_Source extract_

This case raises the question whether the Complainant may bring the Complaint against multiple Respondents, who are the registrants of different disputed domain names, where the connection between the Respondents is not conclusive on its face. Previous UDRP panels have addressed this issue and found that there are situations when multiple domain name registrants can be considered as one for the purposes of a UDRP proceeding.

The general rule was asserted in Kimberly-Clark Corporation v. N/A, Po Ser and N/A, Hu Lim, WIPO Case No. D2009-1345 stating that “A number of panels deciding cases under the Policy have permitted a single complaint in respect of multiple domain names for which the registrants were not the same person, where the circumstances suggested that the registrants (being the named respondents) were controlled by a single entity”. (See also Asset Marketing Systems, LLC v. SmartBuy Corporation, Chan Organization, Mitchell de la Cruz, Gongju Jung et. al., WIPO Case No. D2004-0492; Dr. Ing. h.c.F. Porsche AG v. Kentech, Inc. a.k.a. Helois Lab a.k.a. Orion Web a.k.a. Titan Net a.k.a. Panda Ventures a.k.a. Spiral Matrix and Domain Purchase, NOLDC, Inc., WIPO Case No. D2005-0890).

_Stored data_
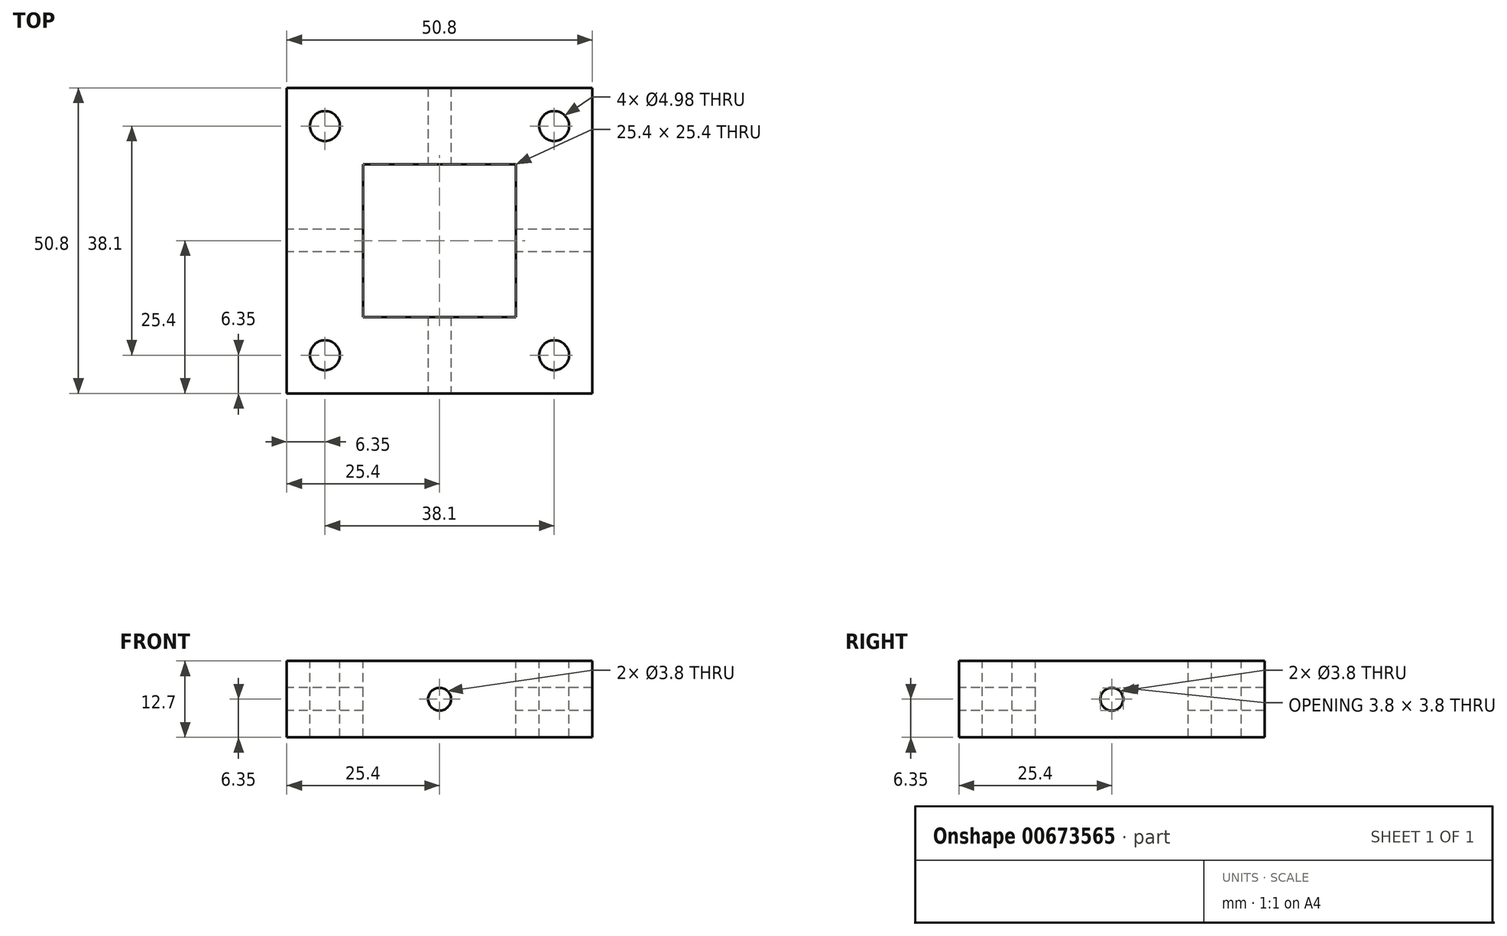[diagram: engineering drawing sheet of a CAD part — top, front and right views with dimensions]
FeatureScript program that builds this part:
annotation { "Feature Type Name" : "Feature", "Feature Type Description" : "" }
export const myFeature = defineFeature(function(context is Context, id is Id, definition is map)
    precondition{}
    {
        {
            var Q0;
            Q0=qCreatedBy(makeId("Top.planeOp"),FACE);
            var sketch = newSketch(context, id + "F0", { "sketchPlane" : qUnion([Q0])});
            skLineSegment(sketch, "E0.bottom", {"start": v(0, 0) * mm, "end": v(50.8, 0) * mm});
            skLineSegment(sketch, "E0.top", {"start": v(0, 50.8) * mm, "end": v(50.8, 50.8) * mm});
            skLineSegment(sketch, "E0.left", {"start": v(0, 0) * mm, "end": v(0, 50.8) * mm});
            skLineSegment(sketch, "E0.right", {"start": v(50.8, 0) * mm, "end": v(50.8, 50.8) * mm});
            skSolve(sketch);
        }
        {
            var Q0;
            Q0=makeQuery(id+"F0.imprint","IMPRINT",FACE,{"disambiguationData":[TD([[makeQuery(id+"F0.imprint","IMPRINT",EDGE,{"derivedFrom":sQuery(id+"F0.wireOp",EDGE,"E0.bottom")}),1.0]])]});
            extrude(context, id + "F1", {"entities" : qUnion([Q0]), "depth" : 6.35 * mm, "offsetDistance" : 25.4 * mm, "hasSecondDirection" : true, "secondDirectionOppositeDirection" : true, "secondDirectionDepth" : 6.35 * mm});
        }
        {
            var Q0;
            Q0=makeQuery(id+"F1.opExtrude","CAP_FACE",FACE,{"disambiguationData":[OSD([sQuery(id+"F0.wireOp",EDGE,"E0.bottom"),sQuery(id+"F0.wireOp",EDGE,"E0.top"),sQuery(id+"F0.wireOp",EDGE,"E0.left"),sQuery(id+"F0.wireOp",EDGE,"E0.right")])],"isStart":false});
            var sketch = newSketch(context, id + "F2", { "sketchPlane" : qUnion([Q0])});
            skLineSegment(sketch, "E1.0", {"start": v(38.1, 12.7) * mm, "end": v(38.1, 38.1) * mm});
            skLineSegment(sketch, "E1.1", {"start": v(12.7, 12.7) * mm, "end": v(38.1, 12.7) * mm});
            skLineSegment(sketch, "E1.2", {"start": v(12.7, 12.7) * mm, "end": v(12.7, 38.1) * mm});
            skLineSegment(sketch, "E1.3", {"start": v(12.7, 38.1) * mm, "end": v(38.1, 38.1) * mm});
            skLineSegment(sketch, "E2.0", {"start": v(44.45, 6.35) * mm, "end": v(44.45, 44.45) * mm, "construction": true});
            skLineSegment(sketch, "E2.1", {"start": v(6.35, 6.35) * mm, "end": v(44.45, 6.35) * mm, "construction": true});
            skLineSegment(sketch, "E2.2", {"start": v(6.35, 6.35) * mm, "end": v(6.35, 44.45) * mm, "construction": true});
            skLineSegment(sketch, "E2.3", {"start": v(6.35, 44.45) * mm, "end": v(44.45, 44.45) * mm, "construction": true});
            skSolve(sketch);
        }
        {
            var Q0;
            Q0=makeQuery(id+"F2.imprint","IMPRINT",FACE,{"disambiguationData":[TD([[makeQuery(id+"F2.imprint","IMPRINT",EDGE,{"derivedFrom":sQuery(id+"F2.wireOp",EDGE,"E1.0")}),1.0]])]});
            extrude(context, id + "F3", {"entities" : qUnion([Q0]), "operationType" : NewBodyOperationType.REMOVE, "oppositeDirection" : true, "depth" : 113.74 * mm, "offsetDistance" : 25.4 * mm});
        }
        {
            var Q0;
            Q0=sQuery(id+"F2.wireOp",VERTEX,"E2.0.end");
            var Q1;
            Q1=sQuery(id+"F2.wireOp",VERTEX,"E2.2.end");
            var Q2;
            Q2=sQuery(id+"F2.wireOp",VERTEX,"E2.2.start");
            var Q3;
            Q3=sQuery(id+"F2.wireOp",VERTEX,"E2.1.end");
            var Q4;
            Q4=makeQuery(id+"F1.opExtrude","SWEPT_BODY",BODY,{"disambiguationData":[OSD([sQuery(id+"F0.wireOp",EDGE,"E0.bottom"),sQuery(id+"F0.wireOp",EDGE,"E0.top"),sQuery(id+"F0.wireOp",EDGE,"E0.left"),sQuery(id+"F0.wireOp",EDGE,"E0.right")])]});
            hole(context, id + "F4", {"style" : HoleStyle.SIMPLE, "endStyle" : HoleEndStyle.THROUGH, "standardTappedOrClearance" : lookupTablePath({ "fit" : "Close", "standard" : "ANSI", "size" : "#10", "type" : "Clearance" }), "standardBlindInLast" : lookupTablePath({ "fit" : "Close", "standard" : "ANSI", "size" : "#10", "type" : "Clearance" }), "holeDiameter" : 4.98 * mm, "majorDiameter" : 6.35 * mm, "isTappedThrough" : true, "tappedDepth" : 12.7 * mm, "tapClearance" : 3, "locations" : qUnion([Q0, Q1, Q2, Q3]), "scope" : qUnion([Q4])});
        }
        {
            var Q0;
            Q0=makeQuery(id+"F1.opExtrude","SWEPT_FACE",FACE,{"disambiguationData":[OSD([sQuery(id+"F0.wireOp",EDGE,"E0.left")])]});
            var sketch = newSketch(context, id + "F5", { "sketchPlane" : qUnion([Q0])});
            skPoint(sketch, "E3", {"position": v(-25.4, 0) * mm});
            skPoint(sketch, "E4", {"position": v(-25.4, 6.35) * mm});
            skPoint(sketch, "E5", {"position": v(-50.8, 0) * mm});
            skSolve(sketch);
        }
        {
            var Q0;
            Q0=makeQuery(id+"F1.opExtrude","SWEPT_FACE",FACE,{"disambiguationData":[OSD([sQuery(id+"F0.wireOp",EDGE,"E0.bottom")])]});
            var sketch = newSketch(context, id + "F6", { "sketchPlane" : qUnion([Q0])});
            skPoint(sketch, "E6", {"position": v(25.4, 0) * mm});
            skPoint(sketch, "E7", {"position": v(25.4, 6.35) * mm});
            skPoint(sketch, "E8", {"position": v(0, 0) * mm});
            skSolve(sketch);
        }
        {
            var Q0;
            Q0=sQuery(id+"F6.wireOp",VERTEX,"E6");
            var Q1;
            Q1=sQuery(id+"F5.wireOp",VERTEX,"E3");
            var Q2;
            Q2=makeQuery(id+"F1.opExtrude","SWEPT_BODY",BODY,{"disambiguationData":[OSD([sQuery(id+"F0.wireOp",EDGE,"E0.bottom"),sQuery(id+"F0.wireOp",EDGE,"E0.top"),sQuery(id+"F0.wireOp",EDGE,"E0.left"),sQuery(id+"F0.wireOp",EDGE,"E0.right")])]});
            hole(context, id + "F7", {"style" : HoleStyle.SIMPLE, "endStyle" : HoleEndStyle.THROUGH, "standardTappedOrClearance" : lookupTablePath({ "fit" : "Normal (ASME)", "standard" : "ANSI", "engagement" : "75%", "pitch" : "24 tpi", "size" : "#10", "type" : "Tapped" }), "standardBlindInLast" : lookupTablePath({ "fit" : "Free", "standard" : "ANSI", "engagement" : "75%", "pitch" : "24 tpi", "size" : "#10", "type" : "Tapped" }), "holeDiameter" : 3.8 * mm, "majorDiameter" : 4.83 * mm, "showTappedDepth" : true, "isTappedThrough" : true, "tappedDepth" : 12.7 * mm, "tapClearance" : 3, "locations" : qUnion([Q0, Q1]), "scope" : qUnion([Q2])});
        }
    });
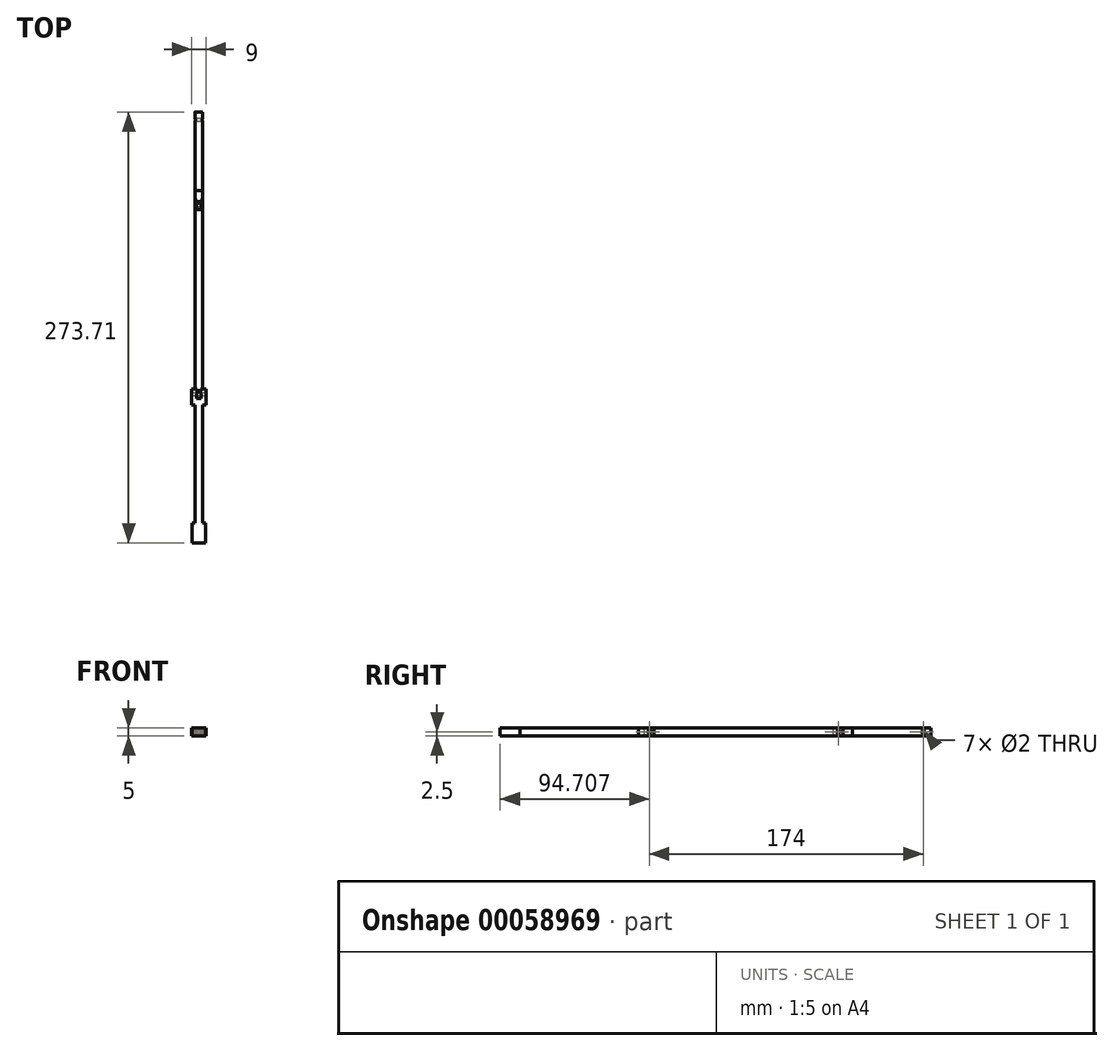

_Things to do_
1. Using the excerpt on multiple respondents, answer:
(a) What did previous UDRP panels find about multiple domain name registrants?
(b) What WIPO case number is given for Kimberly-Clark Corporation v. N/A, Po Ser and N/A, Hu Lim?
(c) According to the quoted rule, in what circumstances did panels permit a single complaint against registrants who were not the same person?
2. Copy verbatim the part of the excerpt on multiple respondents from "The general rule" up to and including "Case No. D2005-0890).".

_Task-by-task results_
1.
(a) They found that there are situations when multiple domain name registrants can be considered as one for the purposes of a UDRP proceeding.
(b) WIPO Case No. D2009-1345.
(c) Where the circumstances suggested that the registrants were controlled by a single entity.

2.
The general rule was asserted in Kimberly-Clark Corporation v. N/A, Po Ser and N/A, Hu Lim, WIPO Case No. D2009-1345 stating that “A number of panels deciding cases under the Policy have permitted a single complaint in respect of multiple domain names for which the registrants were not the same person, where the circumstances suggested that the registrants (being the named respondents) were controlled by a single entity”. (See also Asset Marketing Systems, LLC v. SmartBuy Corporation, Chan Organization, Mitchell de la Cruz, Gongju Jung et. al., WIPO Case No. D2004-0492; Dr. Ing. h.c.F. Porsche AG v. Kentech, Inc. a.k.a. Helois Lab a.k.a. Orion Web a.k.a. Titan Net a.k.a. Panda Ventures a.k.a. Spiral Matrix and Domain Purchase, NOLDC, Inc., WIPO Case No. D2005-0890).